Parsel
Parsel is a powerful Python library designed to extract data from HTML and XML documents using XPath and CSS selectors. It provides a flexible and efficient way to navigate and query web content, making it a common dependency for web scraping tools. The current version is 1.11.0, and it maintains an active development cycle with frequent updates, often tied to Python version support and dependency requirement changes.
Warnings
- breaking Support for older Python versions (3.9, PyPy 3.10) has been removed in 1.11.0. Earlier versions (3.8, 3.7, 3.6, 3.5, 2.7) were removed in previous releases.
- breaking The `Selector.remove()` and `SelectorList.remove()` methods, deprecated in 1.7.0, have been entirely removed.
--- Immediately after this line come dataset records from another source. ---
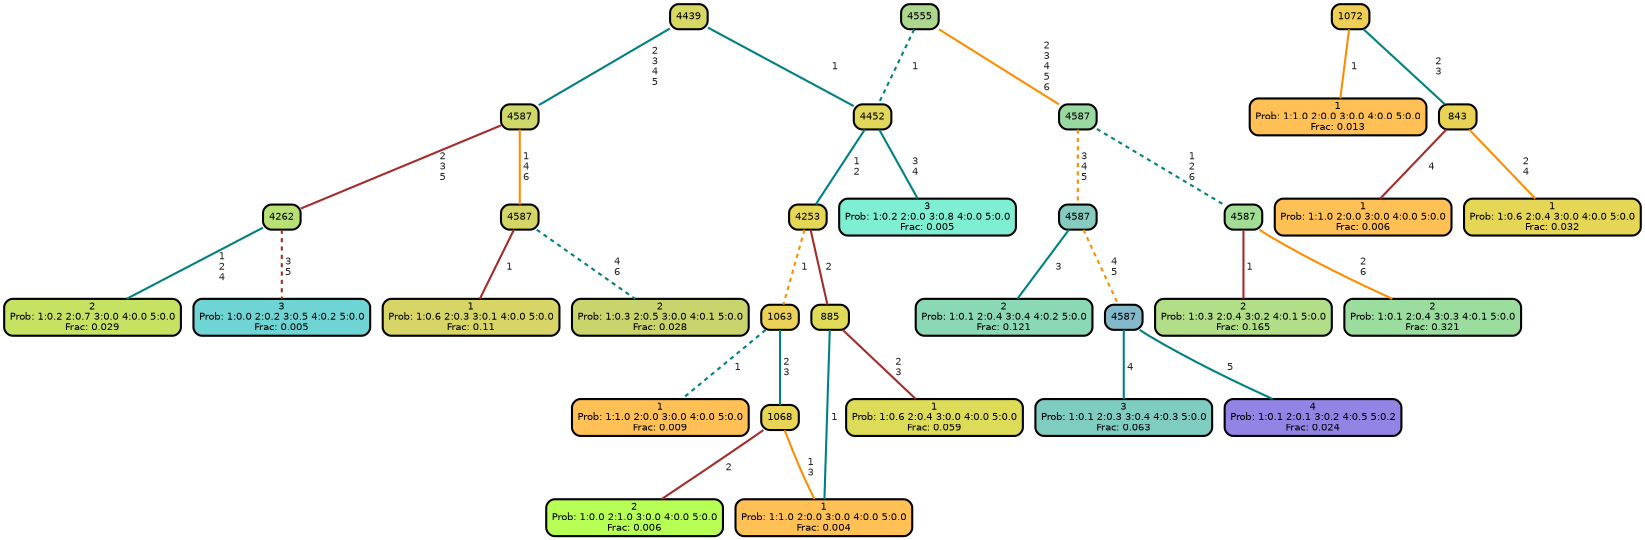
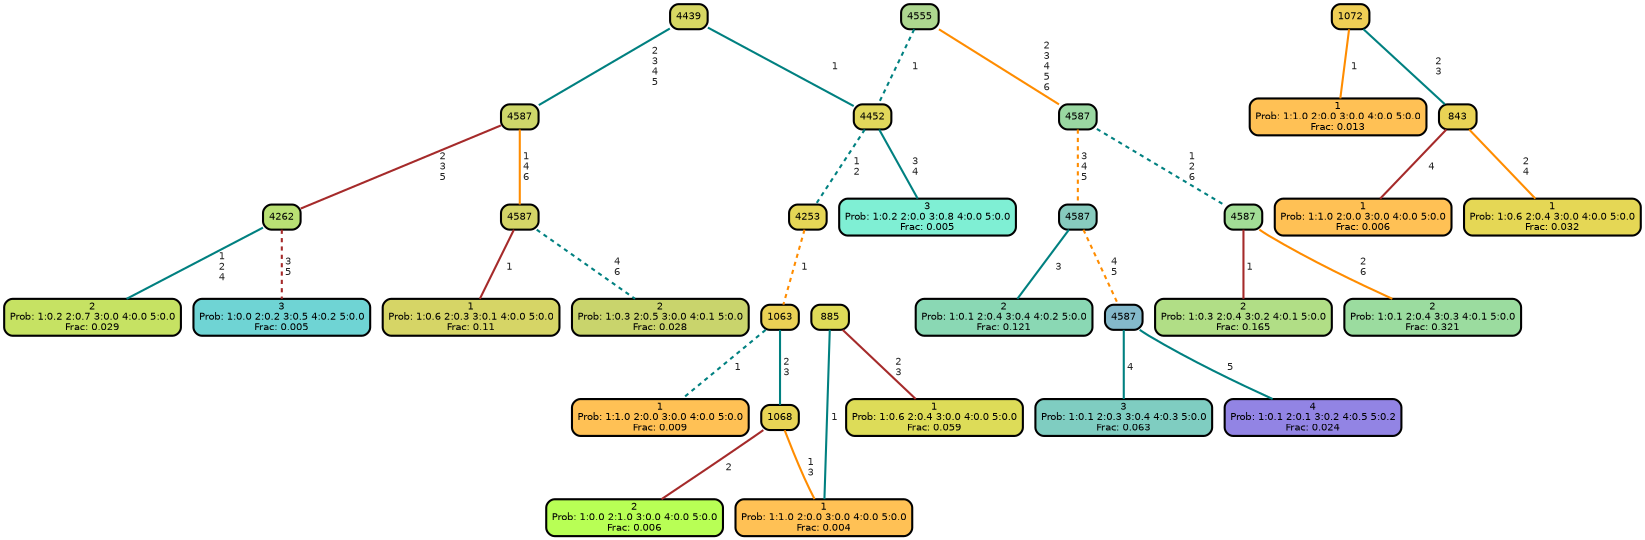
  graph {
    fontname="DejaVu Sans"
    ranksep="0 equally"
    splines=straight
    node [color=black fillcolor="#ffc155" fontcolor=black fontname="DejaVu Sans" penwidth=3 shape=box style="filled, rounded"]
    edge [color=teal fontcolor=grey14 fontname="DejaVu Sans" fontweight=bold penwidth=3 style=bold]
    n1 [label="1\nProb: 1:1.0 2:0.0 3:0.0 4:0.0 5:0.0\nFrac: 0.009"]
    n2 [fillcolor="#ebd155" label=1063]
    n3 [fillcolor="#e8d455" label=1068]
    n4 [fillcolor="#b8ff55" label="2\nProb: 1:0.0 2:1.0 3:0.0 4:0.0 5:0.0\nFrac: 0.006"]
    n5 [label="1\nProb: 1:1.0 2:0.0 3:0.0 4:0.0 5:0.0\nFrac: 0.004"]
    n6 [fillcolor="#efce55" label=1072]
    n7 [label="1\nProb: 1:1.0 2:0.0 3:0.0 4:0.0 5:0.0\nFrac: 0.013"]
    n8 [fillcolor="#e9d355" label=843]
    n9 [label="1\nProb: 1:1.0 2:0.0 3:0.0 4:0.0 5:0.0\nFrac: 0.006"]
    n10 [fillcolor="#e5d755" label="1\nProb: 1:0.6 2:0.4 3:0.0 4:0.0 5:0.0\nFrac: 0.032"]
    n11 [fillcolor="#e5d656" label=4253]
    n12 [fillcolor="#dfdb58" label=885]
    n13 [fillcolor="#dddc58" label="1\nProb: 1:0.6 2:0.4 3:0.0 4:0.0 5:0.0\nFrac: 0.059"]
    n14 [fillcolor="#e1d75b" label=4452]
    n15 [fillcolor="#7fefd4" label="3\nProb: 1:0.2 2:0.0 3:0.8 4:0.0 5:0.0\nFrac: 0.005"]
    n16 [fillcolor="#d7d763" label=4439]
    n17 [fillcolor="#ced76a" label=4587]
    n18 [fillcolor="#b9e074" label=4262]
    n19 [fillcolor="#d4d567" label=4587]
    n20 [fillcolor="#c6e263" label="2\nProb: 1:0.2 2:0.7 3:0.0 4:0.0 5:0.0\nFrac: 0.029"]
    n21 [fillcolor="#6fd4d4" label="3\nProb: 1:0.0 2:0.2 3:0.5 4:0.2 5:0.0\nFrac: 0.005"]
    n22 [fillcolor="#d6d566" label="1\nProb: 1:0.6 2:0.3 3:0.1 4:0.0 5:0.0\nFrac: 0.11"]
    n23 [fillcolor="#c9d46c" label="2\nProb: 1:0.3 2:0.5 3:0.0 4:0.1 5:0.0\nFrac: 0.028"]
    n24 [fillcolor="#add78f" label=4555]
    n25 [fillcolor="#9ad8a2" label=4587]
    n26 [fillcolor="#87cbbe" label=4587]
    n27 [fillcolor="#a2dd96" label=4587]
    n28 [fillcolor="#8ad8b4" label="2\nProb: 1:0.1 2:0.4 3:0.4 4:0.2 5:0.0\nFrac: 0.121"]
    n29 [fillcolor="#84b9cb" label=4587]
    n30 [fillcolor="#7fcdc1" label="3\nProb: 1:0.1 2:0.3 3:0.4 4:0.3 5:0.0\nFrac: 0.063"]
    n31 [fillcolor="#9284e4" label="4\nProb: 1:0.1 2:0.1 3:0.2 4:0.5 5:0.2\nFrac: 0.024"]
    n32 [fillcolor="#b1de86" label="2\nProb: 1:0.3 2:0.4 3:0.2 4:0.1 5:0.0\nFrac: 0.165"]
    n33 [fillcolor="#9bdc9f" label="2\nProb: 1:0.1 2:0.4 3:0.3 4:0.1 5:0.0\nFrac: 0.321"]
    subgraph sub_1 {
      rank=same
    }
    n2 -- n1 [label=" 1" style=dashed]
    n2 -- n3 [label=" 2\n 3"]
    n3 -- n4 [color=brown label=" 2" style=solid]
    n3 -- n5 [color=darkorange label=" 1\n 3"]
    n6 -- n7 [color=darkorange label=" 1"]
    n6 -- n8 [label=" 2\n 3"]
    n8 -- n9 [color=brown label=" 4" style=solid]
    n8 -- n10 [color=darkorange label=" 2\n 4"]
    n11 -- n2 [color=darkorange label=" 1" style=dashed]
-   n11 -- n12 [color=brown label=" 2"]
    n12 -- n5 [label=" 1"]
    n12 -- n13 [color=brown label=" 2\n 3"]
-   n14 -- n11 [label=" 1\n 2" style=solid]
+   n14 -- n11 [label=" 1\n 2" style=dashed]
    n14 -- n15 [label=" 3\n 4"]
    n16 -- n14 [label=" 1" style=solid]
    n16 -- n17 [label=" 2\n 3\n 4\n 5"]
    n17 -- n18 [color=brown label=" 2\n 3\n 5" style=solid]
    n17 -- n19 [color=darkorange label=" 1\n 4\n 6"]
    n18 -- n20 [label=" 1\n 2\n 4" style=solid]
    n18 -- n21 [color=brown label=" 3\n 5" style=dashed]
    n19 -- n22 [color=brown label=" 1" style=solid]
    n19 -- n23 [label=" 4\n 6" style=dashed]
    n24 -- n14 [label=" 1" style=dashed]
    n24 -- n25 [color=darkorange label=" 2\n 3\n 4\n 5\n 6" style=solid]
    n25 -- n26 [color=darkorange label=" 3\n 4\n 5" style=dashed]
    n25 -- n27 [label=" 1\n 2\n 6" style=dashed]
    n26 -- n28 [label=" 3"]
    n26 -- n29 [color=darkorange label=" 4\n 5" style=dashed]
    n27 -- n32 [color=brown label=" 1"]
    n27 -- n33 [color=darkorange label=" 2\n 6" style=solid]
    n29 -- n30 [label=" 4" style=solid]
    n29 -- n31 [label=" 5"]
  }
- breaking The default encoding name for documents loaded via `body` or when parsing changed from `"utf8"` to `"utf-8"` due to compatibility issues in some environments.
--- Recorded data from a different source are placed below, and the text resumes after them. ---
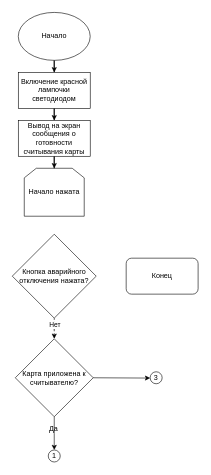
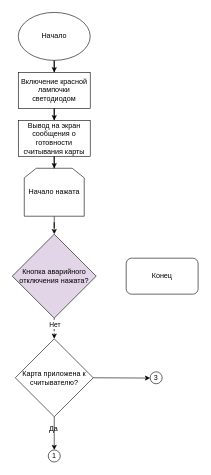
  <mxCell id="0" />
  <mxCell id="1" parent="0" />
  <mxCell id="2" value="" style="edgeStyle=orthogonalEdgeStyle;rounded=0;orthogonalLoop=1;jettySize=auto;html=1;" parent="1" source="3" target="13" edge="1"><mxGeometry relative="1" as="geometry" /></mxCell>
  <mxCell id="3" value="Начало" style="ellipse;whiteSpace=wrap;html=1;" parent="1" vertex="1"><mxGeometry x="30" width="120" height="80" as="geometry" y="20" /></mxCell>
+ <mxCell id="4" value="" style="edgeStyle=orthogonalEdgeStyle;rounded=0;orthogonalLoop=1;jettySize=auto;html=1;" parent="1" source="5" target="8" edge="1"><mxGeometry relative="1" as="geometry" /></mxCell>
  <mxCell id="5" value="Начало нажата" style="shape=loopLimit;whiteSpace=wrap;html=1;" parent="1" vertex="1"><mxGeometry x="40" y="280" width="100" height="80" as="geometry" /></mxCell>
  <mxCell id="6" value="" style="edgeStyle=orthogonalEdgeStyle;rounded=0;orthogonalLoop=1;jettySize=auto;html=1;dashed=1;" parent="1" source="8" target="11" edge="1"><mxGeometry relative="1" as="geometry" /></mxCell>
  <mxCell id="7" value="Нет" style="edgeLabel;html=1;align=center;verticalAlign=middle;resizable=0;points=[];" parent="6" vertex="1" connectable="0"><mxGeometry x="-0.534" relative="1" as="geometry"><mxPoint as="offset" /></mxGeometry></mxCell>
- <mxCell id="8" value="Кнопка аварийного отключения нажата?" style="rhombus;whiteSpace=wrap;html=1;" parent="1" vertex="1"><mxGeometry x="20" y="390" width="140" height="140" as="geometry" /></mxCell>
+ <mxCell id="8" value="Кнопка аварийного отключения нажата?" style="rhombus;whiteSpace=wrap;html=1;fillColor=#e1d5e7;" parent="1" vertex="1"><mxGeometry x="20" y="390" width="140" height="140" as="geometry" /></mxCell>
  <mxCell id="9" value="Конец" style="rounded=1;whiteSpace=wrap;html=1;" parent="1" vertex="1"><mxGeometry x="210" y="430" width="120" height="60" as="geometry" /></mxCell>
  <mxCell id="10" value="" style="edgeStyle=orthogonalEdgeStyle;rounded=0;orthogonalLoop=1;jettySize=auto;html=1;" parent="1" source="11" edge="1"><mxGeometry relative="1" as="geometry"><mxPoint x="90" y="750" as="targetPoint" /></mxGeometry></mxCell>
  <mxCell id="11" value="Карта приложена к считывателю?" style="rhombus;whiteSpace=wrap;html=1;" parent="1" vertex="1"><mxGeometry x="25" y="564.5" width="130" height="130" as="geometry" /></mxCell>
  <mxCell id="12" value="" style="edgeStyle=orthogonalEdgeStyle;rounded=0;orthogonalLoop=1;jettySize=auto;html=1;" parent="1" source="13" target="15" edge="1"><mxGeometry relative="1" as="geometry" /></mxCell>
  <mxCell id="13" value="Включение красной лампочки светодиодом" style="rounded=0;whiteSpace=wrap;html=1;" parent="1" vertex="1"><mxGeometry x="30" y="120" width="120" height="60" as="geometry" /></mxCell>
  <mxCell id="14" value="" style="edgeStyle=orthogonalEdgeStyle;rounded=0;orthogonalLoop=1;jettySize=auto;html=1;" parent="1" source="15" target="5" edge="1"><mxGeometry relative="1" as="geometry" /></mxCell>
  <mxCell id="15" value="Вывод на экран сообщения о готовности считывания карты" style="rounded=0;whiteSpace=wrap;html=1;" parent="1" vertex="1"><mxGeometry x="30" y="200" width="120" height="60" as="geometry" /></mxCell>
  <mxCell id="16" value="Да" style="text;html=1;align=center;verticalAlign=middle;whiteSpace=wrap;rounded=0;" parent="1" vertex="1"><mxGeometry x="59" y="700" width="60" height="30" as="geometry" /></mxCell>
  <mxCell id="17" value="" style="endArrow=classic;html=1;rounded=0;exitX=1;exitY=0.5;exitDx=0;exitDy=0;" parent="1" source="11" edge="1"><mxGeometry width="50" height="50" relative="1" as="geometry"><mxPoint x="160" y="630" as="sourcePoint" /><mxPoint x="250" y="630" as="targetPoint" /></mxGeometry></mxCell>
  <mxCell id="18" value="3" style="ellipse;whiteSpace=wrap;html=1;aspect=fixed;" parent="1" vertex="1"><mxGeometry x="250" y="619.5" width="20" height="20" as="geometry" /></mxCell>
  <mxCell id="19" value="1" style="ellipse;whiteSpace=wrap;html=1;aspect=fixed;" parent="1" vertex="1"><mxGeometry x="80" y="750" width="20" height="20" as="geometry" /></mxCell>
- breaking Minimum supported versions for core dependencies like `lxml`, `packaging`, `jmespath`, and `cssselect` have been bumped.
Install
-
pip install parsel
Imports
- Selector
from parsel import Selector
- SelectorList
from parsel import SelectorList
Quickstart
from parsel import Selector
html_doc = '''
<html>
<head><title>My Awesome Page</title></head>
<body>
<div id="main">
<h1>Hello Parsel!</h1>
<p class="intro">This is an <a href="/example">introductory</a> paragraph.</p>
<ul>
<li>Item 1</li>
<li>Item 2</li>
</ul>
</div>
</body>
</html>
'''
# Create a Selector from HTML text
selector = Selector(text=html_doc)
# Extract title using CSS selector
title = selector.css('title::text').get()
print(f"Title: {title}")
# Extract H1 text using XPath
h1_text = selector.xpath('//h1/text()').get()
print(f"H1 Text: {h1_text}")
# Extract all list items using CSS selector
list_items = selector.css('ul li::text').getall()
print(f"List Items: {list_items}")
# Extract attribute using CSS selector
link_href = selector.css('.intro a::attr(href)').get()
print(f"Link href: {link_href}")
# Example with JSON and JMESPath (Parsel >= 1.8.0)
json_doc = '{"data": {"products": [{"id": 1, "name": "Laptop"}, {"id": 2, "name": "Mouse"}]}}'
json_selector = Selector(text=json_doc, type='json')
product_names = json_selector.jmespath('data.products[*].name').getall()
print(f"Product names (JMESPath): {product_names}")